Euronews: Es gibt offensichtlich große Unterschiede, wenn es um Korruption in den Mitgliedstaaten geht. Wie hat sich das in den letzten fünf Jahren entwickelt? Ist dies zu einer echten Bedrohung für die Demokratie geworden?

Aiossa: Ja, Korruption und die Erosion der Rechtsstaatlichkeit sind immer eine Bedrohung für die Demokratie. Und leider, würde ich sagen, haben wir in den letzten zehn Jahren in einigen Mitgliedstaaten einen stetigen Rückgang der Rechtsstaatlichkeit und der Fähigkeit zur Korruptionsbekämpfung erlebt. Ich glaube, dass trotz einiger kürzlicher Verbesserungen eines der Hauptprobleme bei der Bewältigung dieses Problems durch die Kommission darin besteht, dass sie zu ängstlich und zu scheu war, diese Instrumente zur Bewältigung der Situation in den Mitgliedstaaten einzusetzen.

Euronews: Ich möchte mit einer positiven Bemerkung schließen: Wie sicher sind Sie, dass die politische Klasse in Europa ihre Lektion gelernt hat?

Aiossa: Ich bin mir leider nicht sicher, ob ich Ihnen diese positive Note mitteilen kann. Ich bin, insbesondere im letzten Jahr, nicht so zuversichtlich, wie ich zu diesem Zeitpunkt sein möchte. Ich glaube einfach nicht, dass zumindest das Parlament die Schwere des Skandals verstanden hat und die Reaktion darauf letztendlich schwach und dürftig war. Und bei der Abstimmung einigte man sich schließlich auf sehr schwache und dürftige Anpassungen der Regeln.

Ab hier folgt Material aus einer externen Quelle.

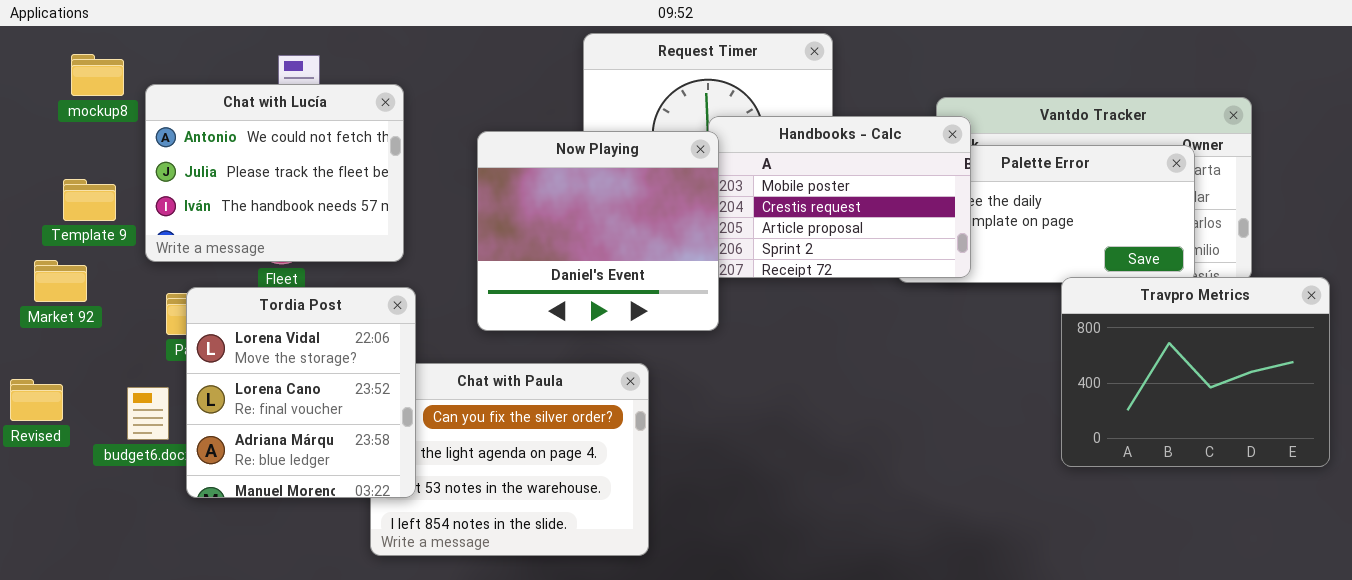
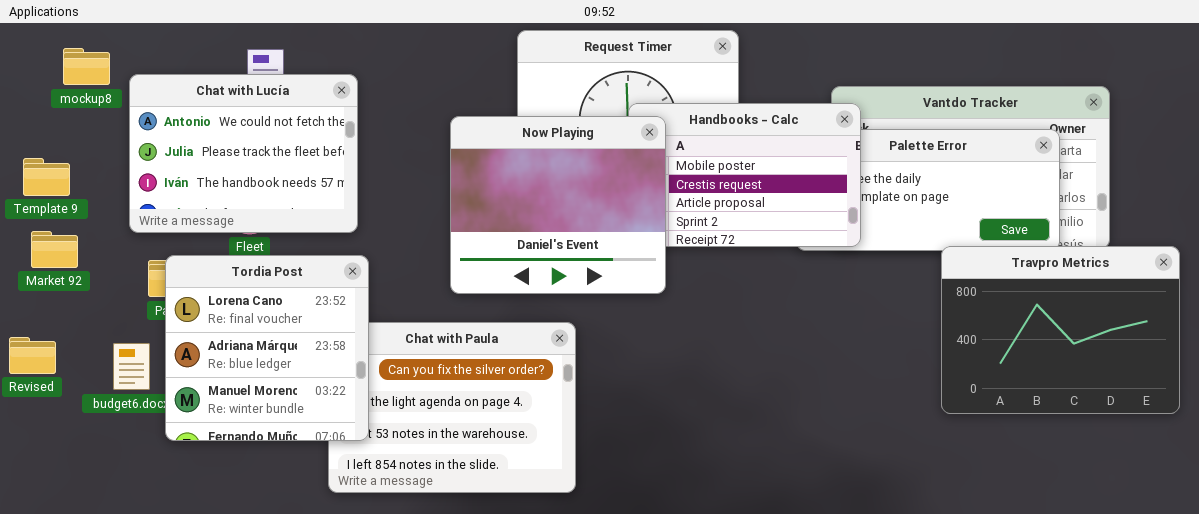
Now Playing: [477,131,719,331] -> [450,116,666,294], moved
Template 9: [63,179,116,221] -> [23,158,70,196], moved
Tordia Post: [186,287,416,498] -> [165,255,369,441], scrolled down 1 row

Sie haben die strukturellen Probleme bei unabhängiger Aufsicht oder Sanktionen nicht angegangen. Ich meine, es gibt immer noch Europaabgeordnete, die mit sehr lukrativen Nebenjobs bei Unternehmen herumlaufen, die Lobbyarbeit bei denselben Institutionen betreiben, und sie finden das völlig normal. Und ich denke, dass sie sich selbst und dem Ruf des Parlaments großen Schaden zufügen. Und leider ist in einem Wahljahr vielleicht noch Zeit, das zu ändern. Und ich hoffe, dass sie die nächsten acht Wochen dafür nutzen.